"¿Hay diez Mandamientos o son solamente nueve?"
Una de las tareas más difíciles para cualquier escritor antiguo, moderno o contemporáneo, es el abordaje desprejuiciado y sincero de los primeros cinco libros de la Biblia. Me refiero a la Torá o Pentateuco, sobre todo si se trata de un humilde escritor profano, como el autor de estos renglones, que hoy se aproxima apenas, con reiterados tanteos tímidos, a una obra antiquísima de fuerte contenido cosmológico, teofánico, literario, profético, legendario, histórico, reglamentario e incluso hermenéutico, a sabiendas que hay, y ha habido, especialistas como el pensador medieval Moshé ben Maimón (Maimónides) y el sacerdote católico del siglo XX Luis Alonso Schökel.
Creo que la figura más llamativa de la Torá o Pentateuco, después del patriarca Abraham, oriundo de la ciudad mesopotámica de “Ur”, es justamente el profeta teofánico, hebreo-egipcio, llamado Moisés (o “Moshé”). Quiero detenerme, por consiguiente, en algunos pasajes del “Éxodo” (o “Shemot”), y del libro Deuteronomio (en lengua hebrea “Devarim”). Utilizo para este fin dos versiones bilingües de la Biblia, en hebreo y en castellano, con notables diferencias entre la una y la otra; y dos ediciones de la Biblia católica de Jerusalén, una de ellas con interpretaciones de pie de página.
Para comenzar soy partidario que los sucesos de teofanía o revelación mosaica más importantes, ocurrieron en el Monte Horeb, en la península desértica del Sinaí (o “Sinay”). No en otras montañas más alejadas como sugieren algunos “expertos” de última hora. Mi intuición de viejo lector y de observador histórico, me conduce hacia esta conclusión bastante firme.
Moisés escribió los famosos “diez mandamientos” sobre dos tabletas de piedra labradas con sus propias manos. Los escribió en ambas caras de cada tableta. Para tal efecto se reconcentró, durante cuarenta días y cuarenta noches, con posibles padecimientos de hambre física y falta de agua, sobre las alturas del mencionado Monte Horeb.
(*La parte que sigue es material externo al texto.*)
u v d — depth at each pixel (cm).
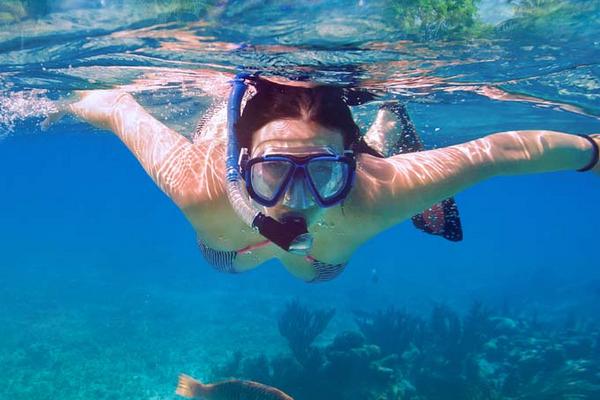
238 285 741
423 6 119
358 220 70
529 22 135
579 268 1176
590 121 332
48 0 122
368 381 266
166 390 322
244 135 61
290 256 90
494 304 673
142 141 85
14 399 303
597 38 151
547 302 699
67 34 146
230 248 82
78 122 416
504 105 283
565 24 138
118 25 135
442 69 183
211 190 70
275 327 485
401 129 126
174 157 77
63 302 569
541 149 71
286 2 114
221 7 119
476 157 70
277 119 59
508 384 272
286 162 57
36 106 303
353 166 61
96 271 827
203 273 857
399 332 351
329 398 257
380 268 1088
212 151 74
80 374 344
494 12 127
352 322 521
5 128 437
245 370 289
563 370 298
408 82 194
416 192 69
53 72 204
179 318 514
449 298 731
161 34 141
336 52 150
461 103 274
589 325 484
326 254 82
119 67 190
En varias oportunidades he enumerado la cantidad de mandatos revelados o inspirados, y en la suma sólo me aparecen “nueve mandamientos”. Los cuatro textos bíblicos arriba mencionados coinciden exactamente con esta cantidad sugerida, comenzando por la respetable versión de “La Torah” del rabino Meir Matzliah Melamed, quien también añade interpretaciones suyas, y de la tradición talmúdica, a pie de página.
El problema, quizás, radica en el primer mandamiento del “Éxodo”, que podría tratarse, más bien, de una declaración monoteísta de aspiración universal. Literalmente dice: “Yo soy el Eterno, tu Dios, que te sacó de la tierra de Egipto, de la casa de servidumbre”.
Tal afirmación es diferente de un verdadero mandato para el “Hombre”, que se repite en “Deuteronomio”. A partir de tal declaración se pueden contar los nueve mandamientos que nosotros sugerimos: unos que se refieren al presente en que fueron dictados, y otros que inducen a un mejor comportamiento de los seres humanos en cualquier época de la Historia, al grado que han servido de base para la elaboración posterior de unos principios éticos de carácter universal como, por ejemplo, “No matarás”, y “No hablarás contra tu prójimo falso testimonio”.
En el “Deuteronomio” o “Devarim”, hay un agregado posterior a los “nueve mandamientos”, que aparece en el capítulo quinto, versículos cuatro y cinco, que literalmente expresa: “Oye, Israel: el Eterno, nuestro Dios, el Eterno es uno. Y amarás al Eterno, tu Dios, con todo tu corazón y con toda tu alma y con todo tu poder”. (En la Biblia de Jerusalén en vez del concepto “Eterno” aparece el concepto “Yahveh”, de igual o análogo contenido filosófico, según lo sugiriera Schökel y algunos de mis versos poéticos en “De Jericó, el relámpago” y en “Correo de Mr. Job”).
Más que un mandato el agregado del texto deuteronómico sugiere una profunda exhortación, de libre arbitrio, de unos sabios monoteístas convencidos. Por eso en algunas tradiciones el amor supremo hacia Dios se convierte en el primer mandamiento, porque entonces se completa el “Decálogo”, un poquito diferente al revelado o inspirado en las cumbres del Monte Horeb (o “Joreb”), lo que repercute en la tradición bíblica cristiano-occidental.
Desde mi punto de vista los sucesos legendarios e históricos de Moisés ocurrieron unos mil doscientos treinta y dos años (1,232) aproximados, antes de Jesucristo, en los tiempos en que gobernaba el faraón “Merenptah”, hijo de Ramsés Segundo, quien se enfrentó a las tribus hebreas del desierto, según consta en una estela de guerra de ese mismo año.
Y aunque el “Código” del rey babilónico Hammurabi es del año 1,760 antes de nuestra era occidental, es casi imposible que el desértico Moisés, o sus escribanos, lo hayan conocido en forma directa, en tanto que ese “Código” se extravió unos mil doscientos años antes de Cristo, y fue descubierto en el año 1901, de nuestra era actual. Su estela, con inscripciones cuneiformes en lengua acadia, se encuentra en Louvre, París.